[Material provided — start]

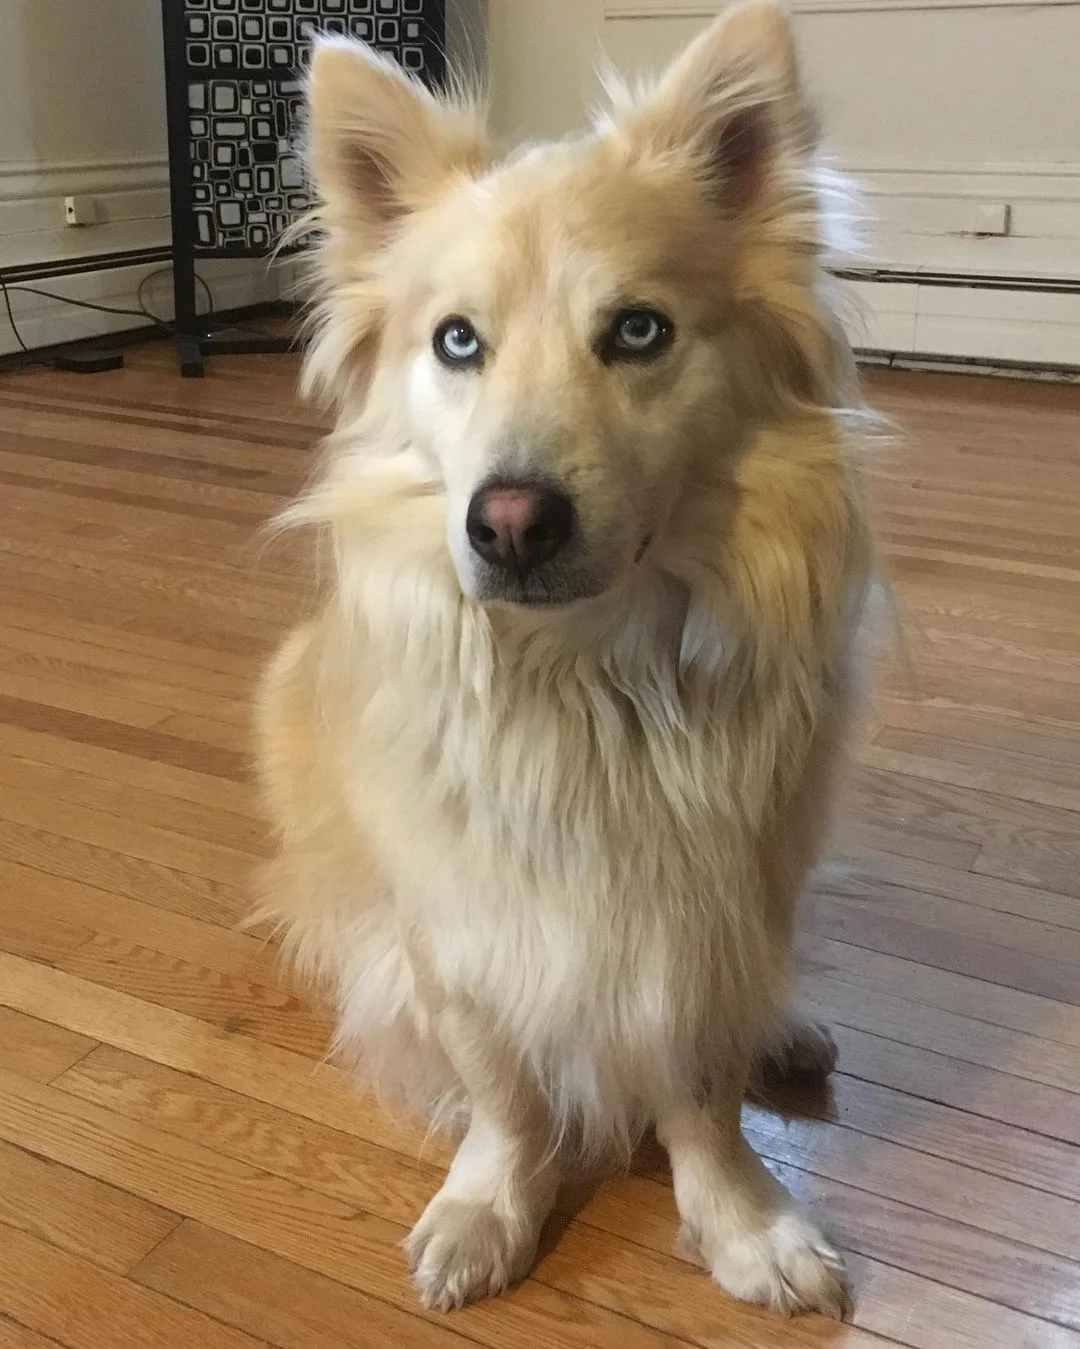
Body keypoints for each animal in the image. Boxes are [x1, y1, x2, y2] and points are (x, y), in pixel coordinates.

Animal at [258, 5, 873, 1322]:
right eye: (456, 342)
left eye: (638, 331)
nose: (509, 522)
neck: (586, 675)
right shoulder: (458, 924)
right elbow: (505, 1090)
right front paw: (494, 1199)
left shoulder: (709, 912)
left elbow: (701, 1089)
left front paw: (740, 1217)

[Material provided — finish]
[Material provided — start]

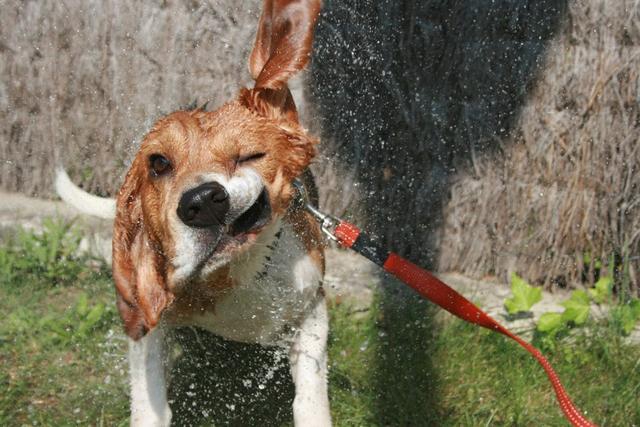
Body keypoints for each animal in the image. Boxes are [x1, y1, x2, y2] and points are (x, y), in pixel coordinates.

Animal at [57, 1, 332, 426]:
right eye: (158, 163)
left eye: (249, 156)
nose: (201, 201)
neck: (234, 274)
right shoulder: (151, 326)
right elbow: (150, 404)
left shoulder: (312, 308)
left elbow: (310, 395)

[Material provided — finish]
[Material provided — start]

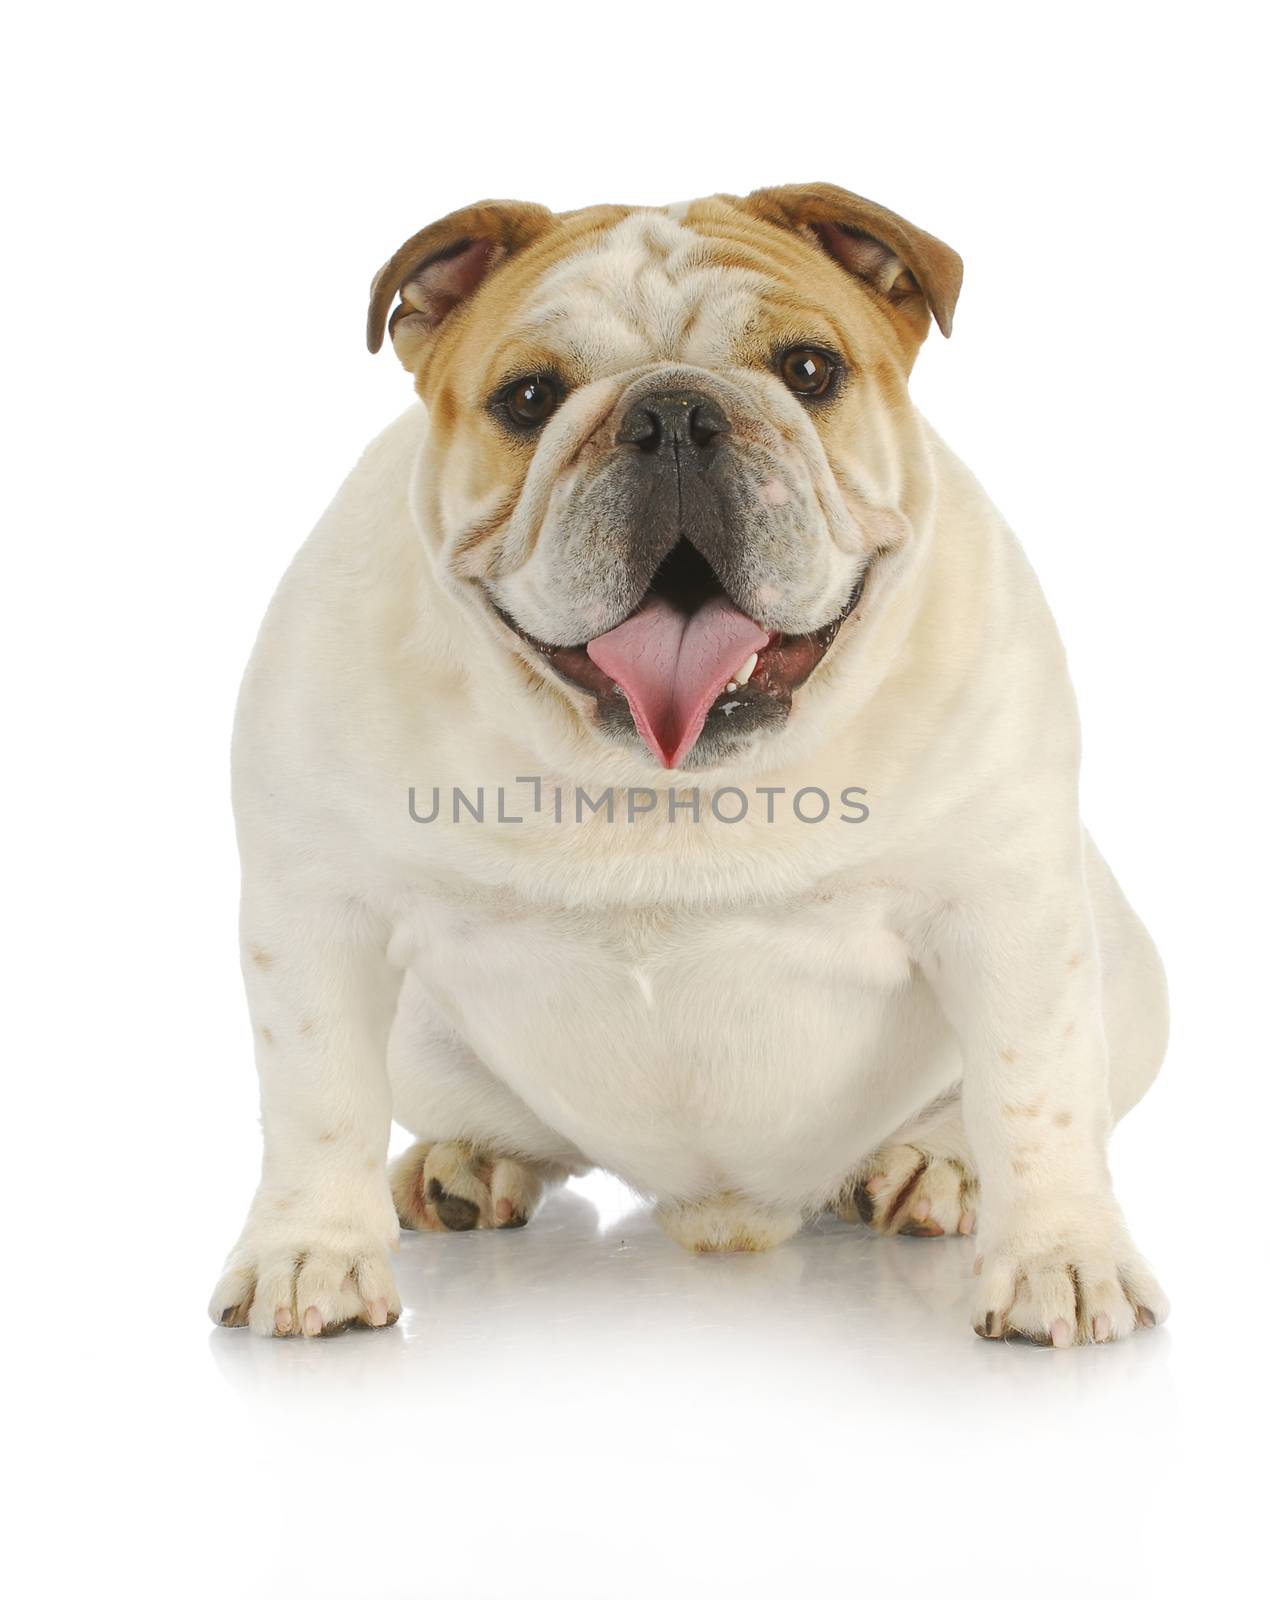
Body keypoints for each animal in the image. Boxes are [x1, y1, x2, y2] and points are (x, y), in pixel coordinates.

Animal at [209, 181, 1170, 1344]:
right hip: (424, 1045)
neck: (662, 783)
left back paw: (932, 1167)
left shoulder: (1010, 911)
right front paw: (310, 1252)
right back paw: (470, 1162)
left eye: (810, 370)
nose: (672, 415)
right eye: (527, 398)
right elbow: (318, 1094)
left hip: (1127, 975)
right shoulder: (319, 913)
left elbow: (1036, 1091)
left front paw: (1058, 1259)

[Material provided — finish]

Search the data for the string "shoulder" and copy out every line where it is found.

Solution for this problem ::
right shoulder: (458, 924)
left shoulder: (709, 912)
right shoulder: (151, 326)
left shoulder: (312, 308)
left shoulder: (1010, 911)
right shoulder: (319, 913)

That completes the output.